RECORDS PROVIDED →

----------

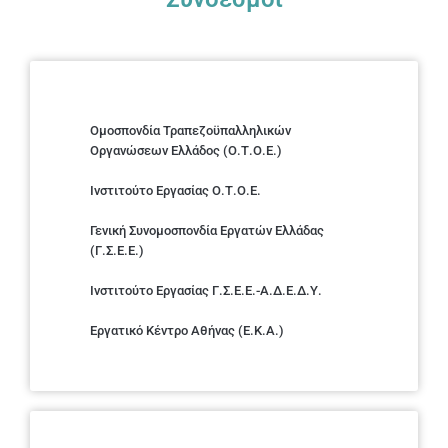
Ομοσπονδία Τραπεζοϋπαλληλικών
Οργανώσεων Ελλάδος (Ο.Τ.Ο.Ε.)
Ινστιτούτο Εργασίας Ο.Τ.Ο.Ε.
Γενική Συνομοσπονδία Εργατών Ελλάδας
(Γ.Σ.Ε.Ε.)
Ινστιτούτο Εργασίας Γ.Σ.Ε.Ε.-Α.Δ.Ε.Δ.Υ.
Εργατικό Κέντρο Αθήνας (Ε.Κ.Α.)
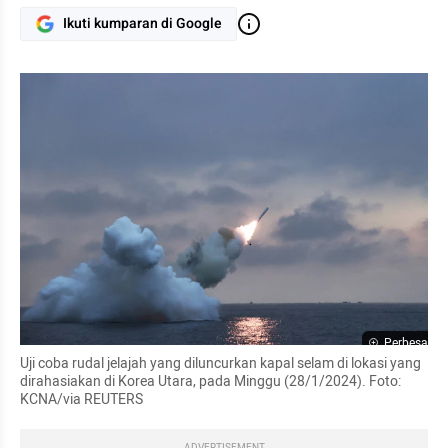
Ikuti kumparan di Google
Perbesar
Uji coba rudal jelajah yang diluncurkan kapal selam di lokasi yang 
dirahasiakan di Korea Utara, pada Minggu (28/1/2024). Foto: 
KCNA/via REUTERS
ADVERTISEMENT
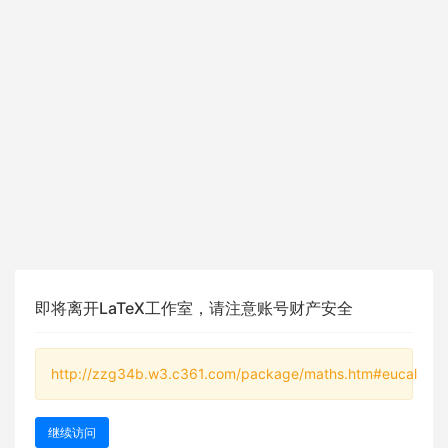
即将离开LaTeX工作室，请注意账号财产安全
http://zzg34b.w3.c361.com/package/maths.htm#eucal
继续访问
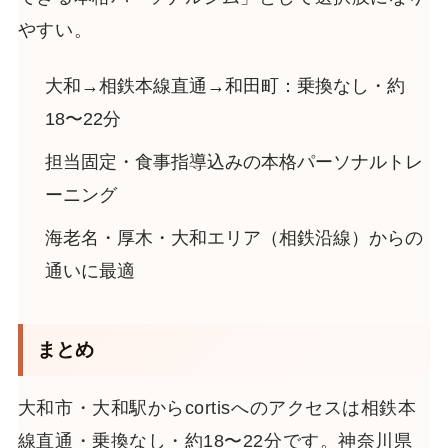
やすい。
大和→相鉄本線直通→和田町：乗換なし・約
18〜22分
担当固定・食事指導込みの本格パーソナルトレ
ーニング
海老名・厚木・大和エリア（相鉄沿線）からの
通いに最適
まとめ
大和市・大和駅からcortisへのアクセスは相鉄本
線直通・乗換なし・約18〜22分です。神奈川県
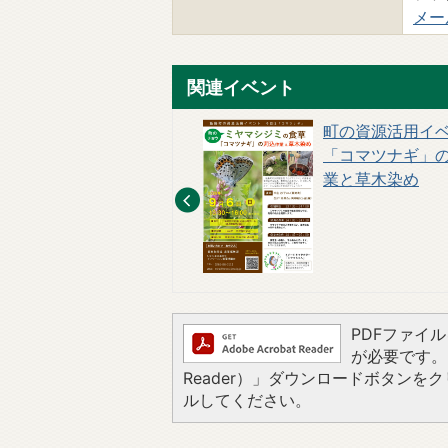
メー
関連イベント
生きもの写真コンテスト
町の資源活用イ
開催中！
「コマツナギ」
業と草木染め
PDFファイルを
が必要です。お
Reader）」ダウンロードボタン
ルしてください。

----------

TASK OBJECTIVE → Work out how many lines of the data hold the string "Ινστιτούτο". State only that number.

EXERCISE RESPONSE → 2